Prompt 1 –
Please rewrite the rows from the first one through the row containing "Malik: none -> 11:26", changing "Olga" to "Oksana" and leaving everything else as it is.

Extract to read –
▶
Re: CommitLog Recovery replay stop on first timestamp after restore-point-in-time

Posted by Ben Slater <be...@instaclustr.com>.

I don’t have any personal knowledge of the fix but out of interest I took a
look in Jira and it looks sounds to me like the behaviour was fixed here
(in 2.0.10): https://issues.apache.org/jira/browse/CASSANDRA-6905

---


*Ben Slater*
*Chief Product Officer*


<https://www.facebook.com/instaclustr>   <https://twitter.com/instaclustr>
<https://www.linkedin.com/company/instaclustr>

Read our latest technical blog posts here
<https://www.instaclustr.com/blog/>.

This email has been sent on behalf of Instaclustr Pty. Limited (Australia)
and Instaclustr Inc (USA).

This email and any attachments may contain confidential and legally
privileged information.  If you are not the intended recipient, do not copy
or disclose its content, but please reply to this email immediately and
highlight the error to the sender and then immediately delete the message.


On Thu, 20 Dec 2018 at 21:07, Morten Vejen Nielsen <mv...@gmail.com> wrote:

> Hi,
>
> (Moved from user mailing list to here)
>
> I have found a statement in the Datastax documentation regarding CommitLog
> recovery that concerns me, namely:
>
> "*Restore stops when the first client-supplied timestamp is greater than
> the restore point timestamp. Because the order in which the database
> receives mutations does not strictly follow the timestamp order, this can
> leave some mutations unrecovered.*"
>
> From:
>
> https://docs.datastax.com/en/cassandra/3.0/cassandra/configuration/configLogArchive.html
> Which to me means that point in time restore really doesn't guarantee point
> in time replay for the configured time. Since we expect to have mutations
> out of order in our setup.
>
> I conducted a few experiments on this myself by forcing my Cassandra
> instance to do CommitLog replay with changes ahead in time. But I was not
> able to reproduce this behavior.
> I used a fresh instance taken from the official Cassandra docker image to
> run the tests, so no changes to any configs was done other than setting the
> restore_point_in_time as specified below.
> I did the experiment as follows:
>
> --edit /etc/cassandra/commitlog_archiving.properties, set
> *restore_point_in_time* to something in the near future (lets say 2
> hours ahead of server-time)
◀
Prompt 2 –
Write the next part of the mailing list message about CommitLog recovery, picking up after its last line.

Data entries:
▶
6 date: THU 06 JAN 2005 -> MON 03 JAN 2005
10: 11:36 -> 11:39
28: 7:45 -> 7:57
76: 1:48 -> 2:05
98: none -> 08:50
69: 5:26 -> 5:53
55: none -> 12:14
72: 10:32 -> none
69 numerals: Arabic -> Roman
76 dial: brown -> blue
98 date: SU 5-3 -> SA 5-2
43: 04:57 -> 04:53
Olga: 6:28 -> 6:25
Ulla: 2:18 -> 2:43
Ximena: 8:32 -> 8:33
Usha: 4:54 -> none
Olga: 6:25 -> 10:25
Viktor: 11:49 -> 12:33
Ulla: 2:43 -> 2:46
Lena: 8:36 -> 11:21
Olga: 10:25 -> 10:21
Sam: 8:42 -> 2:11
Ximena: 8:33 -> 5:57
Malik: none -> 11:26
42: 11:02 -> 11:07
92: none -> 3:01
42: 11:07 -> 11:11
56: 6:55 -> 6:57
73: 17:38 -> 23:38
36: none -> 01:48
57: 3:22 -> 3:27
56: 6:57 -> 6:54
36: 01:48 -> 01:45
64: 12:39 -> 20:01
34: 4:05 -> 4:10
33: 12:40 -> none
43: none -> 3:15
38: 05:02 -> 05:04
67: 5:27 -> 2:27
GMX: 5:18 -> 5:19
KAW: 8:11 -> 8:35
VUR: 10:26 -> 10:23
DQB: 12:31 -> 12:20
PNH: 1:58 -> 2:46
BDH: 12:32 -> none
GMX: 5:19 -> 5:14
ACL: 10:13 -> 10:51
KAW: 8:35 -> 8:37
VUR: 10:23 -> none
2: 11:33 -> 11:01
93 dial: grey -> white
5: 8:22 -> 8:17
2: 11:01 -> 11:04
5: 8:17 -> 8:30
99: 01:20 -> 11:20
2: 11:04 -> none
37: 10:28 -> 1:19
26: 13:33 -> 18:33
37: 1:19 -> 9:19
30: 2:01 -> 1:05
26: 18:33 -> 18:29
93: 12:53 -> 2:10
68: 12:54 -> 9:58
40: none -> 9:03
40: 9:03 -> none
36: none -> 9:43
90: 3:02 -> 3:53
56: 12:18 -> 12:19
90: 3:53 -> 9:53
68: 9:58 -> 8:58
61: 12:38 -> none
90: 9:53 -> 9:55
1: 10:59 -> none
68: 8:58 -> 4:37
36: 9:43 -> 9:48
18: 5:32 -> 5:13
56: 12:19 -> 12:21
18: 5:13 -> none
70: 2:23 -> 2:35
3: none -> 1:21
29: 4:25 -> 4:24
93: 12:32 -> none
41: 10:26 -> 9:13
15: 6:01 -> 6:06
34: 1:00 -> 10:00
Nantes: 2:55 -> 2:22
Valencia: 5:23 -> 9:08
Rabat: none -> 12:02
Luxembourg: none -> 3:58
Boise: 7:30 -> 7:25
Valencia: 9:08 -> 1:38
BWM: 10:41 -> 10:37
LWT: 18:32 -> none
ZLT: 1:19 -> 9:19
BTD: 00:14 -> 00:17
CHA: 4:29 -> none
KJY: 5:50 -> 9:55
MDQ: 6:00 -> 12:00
◀
Written response 1 –
6 date: THU 06 JAN 2005 -> MON 03 JAN 2005
10: 11:36 -> 11:39
28: 7:45 -> 7:57
76: 1:48 -> 2:05
98: none -> 08:50
69: 5:26 -> 5:53
55: none -> 12:14
72: 10:32 -> none
69 numerals: Arabic -> Roman
76 dial: brown -> blue
98 date: SU 5-3 -> SA 5-2
43: 04:57 -> 04:53
Oksana: 6:28 -> 6:25
Ulla: 2:18 -> 2:43
Ximena: 8:32 -> 8:33
Usha: 4:54 -> none
Oksana: 6:25 -> 10:25
Viktor: 11:49 -> 12:33
Ulla: 2:43 -> 2:46
Lena: 8:36 -> 11:21
Oksana: 10:25 -> 10:21
Sam: 8:42 -> 2:11
Ximena: 8:33 -> 5:57
Malik: none -> 11:26

Written response 2 –
>
> ssh into instance
>
> cqlsh
> create keyspace thezoo with replication =
> {'class':'SimpleStrategy','replication_factor':1};
> use thezoo;
> create table animal (id int primary key, name varchar);
> insert into animal (id, name) values (1, 'Bear1');insert into animal
> (id, name) values (2, 'Bear2');insert into animal (id, name) values
> (3, 'Bear3');insert into animal (id, name) values (4, 'Bear4');insert
> into animal (id, name) values (5, 'Bear5');insert into animal (id,
> name) values (6, 'Bear6');insert into animal (id, name) values (7,
> 'Bear7');insert into animal (id, name) values (8, 'Bear8');insert into
> animal (id, name) values (9, 'Bear9');insert into animal (id, name)
> values (10, 'Bear10');
> select id,name,writetime(name) from animal;
> --Add some to timestamp, and use this as future_timestamp, must be
> ahead of what was defined in commitlog config file
> insert into animal (id, name) values (11, 'DuckFromFuture') using
> timestamp <future_timestamp>
> insert into animal (id, name) values (12, 'Bird1');insert into animal
> (id, name) values (13, 'Bird2');insert into animal (id, name) values
> (14, 'Bird3');insert into animal (id, name) values (15,
> 'Bird4');insert into animal (id, name) values (16, 'Bird5');insert
> into animal (id, name) values (17, 'Bird6');insert into animal (id,
> name) values (18, 'Bird7');insert into animal (id, name) values (19,
> 'Bird8');insert into animal (id, name) values (20, 'Bird9');insert
> into animal (id, name) values (21, 'Bird10');
>
> --Now I simply forced the power off the machine held the power button
> down. And restarted
>
> --During startup verify that commitlog replay has been done in log
>
> ssh into instance and enter cqlsh
>
> cqlsh:thezoo> select * from animal;
>
> --Which shows all the bears and birds have been replayed but not the duck!
>
> I also did some digging in the Cassandra source code, and made the
> following findings:
>
> I think the code that skips mutations ahead of time is in CommitLogReplayer
> class:
> See lines: 194-195 (at the time of writing)
> if (commitLogReplayer.pointInTimeExceeded(mutation))
>        return;
> This code is triggerred from CommitLogReader, where readSection seems to be
> responsible for reading the commit logs, this is wrapped in a while loop,
> that just reads the file until EOF.
> See:
>  while (statusTracker.shouldContinue() && reader.getFilePointer() < end &&
> !reader.isEOF())
> This method is called file by file from CommitLog.recover to recover all
> commitlog segment files.
> And just a note statusTracker.shouldContinue will fail if
> statusTracker.requestTermination(); is called but I dont see this being the
> case for the pointInTimeExceeded case.
>
> I am a bit concerned if this is some hidden feature in Cassandra, and as
> such we might have to revise our backup strategies, if this is the case.
> However as far as I can see the Datastax documentation on this is simply
> wrong unfortunately the official documentation on this just seems to be
> work in progress.
> The fact that it doesn't do this is in fact a positive result for me as I
> would also expect the point-in-time to guarantee that all mutatations up
> until this point-in-time is in fact recovered.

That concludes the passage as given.